HRS § 386-85(1) creates a presumption in favor of the claimant that the subject injury is causally related to the employment activity. ... [T]his presumption imposes upon the employer both the heavy burden of persuasion and the burden of going forward with the evidence. Akamine, 53 Haw. at 408, 495 P.2d at 1166. The claimant must prevail if the employer fails to adduce substantial evidence that the injury is unrelated to employment.

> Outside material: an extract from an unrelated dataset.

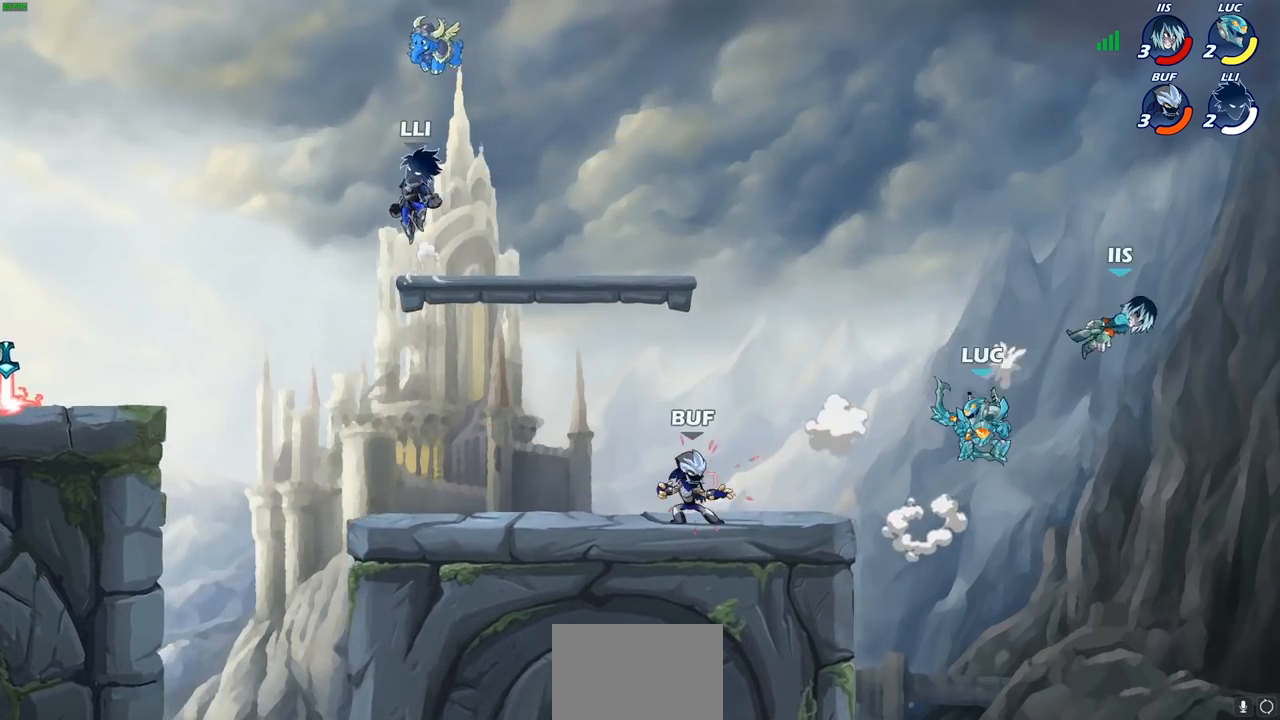
{"buttons": [], "left_stick": "left", "right_stick": "center", "events": [[17, "left_stick", "down-left"], [250, "left_stick", "left"], [317, "R2", "down"], [350, "CIRCLE", "down"], [417, "CIRCLE", "up"], [417, "R2", "up"]]}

The term “substantial evidence” signifies a high quantum of evidence which, at the minimum, must be “relevant and credible evidence of a quality and quantity sufficient to justify a conclusion by a reasonable man that an injury or death is not work connected.”

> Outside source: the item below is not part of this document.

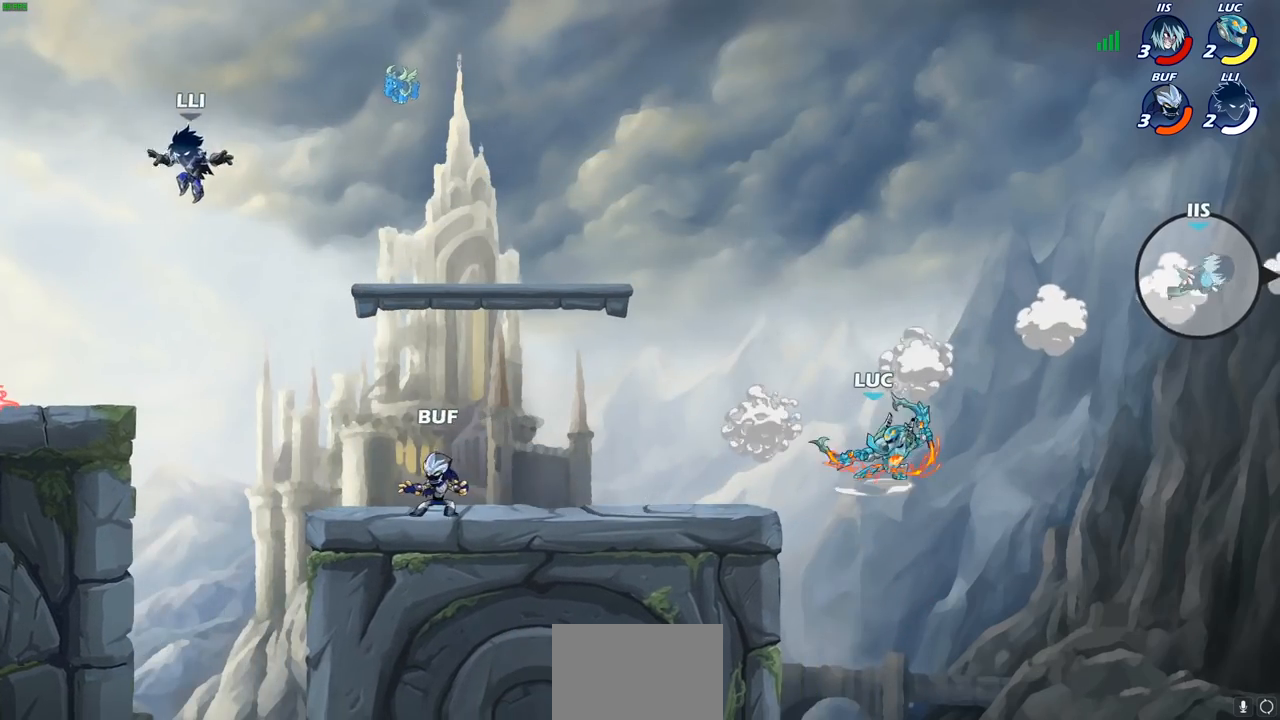
{"buttons": [], "left_stick": "left", "right_stick": "center", "events": [[100, "left_stick", "center"], [217, "left_stick", "left"]]}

Id. at 307, 12 P.3d at 1248 (quoting Akamine, 53 Haw. at 408-09, 495 P.2d at 1166) (emphasis and italics in original, except for italics in brackets). The supreme court in Korsak further explained:

As stated in Chung v. Animal Clinic, Inc., “HRS § 386-85(1) creates a presumption in favor of the claimant that the subject injury is causally related to the employment activity.... ” [63 Haw.] at 650, 636 P.2d at 726-27 (emphasis added).
The statute nowhere requires ... some preliminary showing that the injury occurred “in the course of employment” before the presumption will be triggered. Rather HRS § 385-86 clearly dictates that coverage will be presumed at the outset, subject to being rebutted by substantial evidence to the contrary. This is so in all claims proceedings, ... as the legislature has determined that, where there is a reasonable doubt as to whether an injury is work-connected, it must be resolved in favor of the claimant. Akamine [v. Hawaiian Packing], 53 Haw. [406,] 409, 495 P.2d [1164,] 1166.
Id. at 650-51, 636 P.2d at 726-27 (adopting the “work-connection” approach to determining compensability because it more “fairly carries out the purposes of Hawaii’s workers’ compensation laws”) (emphasis added).
We are aware, as [the employer] points out, that Hawaii’s workers’ compensation presumption places a heavy burden on the employer to disprove that an injury is work-related. In most other jurisdictions, the burden is placed on the employee. See generally, Larson’s § 80.33(a) (explaining the general rule that the “claimants must establish the work-connection of them injuries, the causal relationship between a work-connected injury and their disabilities, ... and all other facets of them claims”) (footnote omitted). In Hawaii, however, the legislature has chosen to
cast a heavy burden on the employer in workers’ compensation cases. In its wisdom in formulating public policy in this area of the law, the legislature has decided that work injuries are among the costs of production which industry is required to bear; and if there is reasonable doubt as to whether an injury is work-connected, the humanitarian nature of the statute demands that doubt be resolved in favor of the claimant.
Akamine, 53 Haw. at 409, 495 P.2d at 1166. It is the legislature’s prerogative to give the employee the benefit of the doubt in any workers’ compensation claim. HRS § 386-85 does just that. Moreover, any argument that the breadth of the statute is overly harsh on employers should be addressed to the legislature and not to the courts.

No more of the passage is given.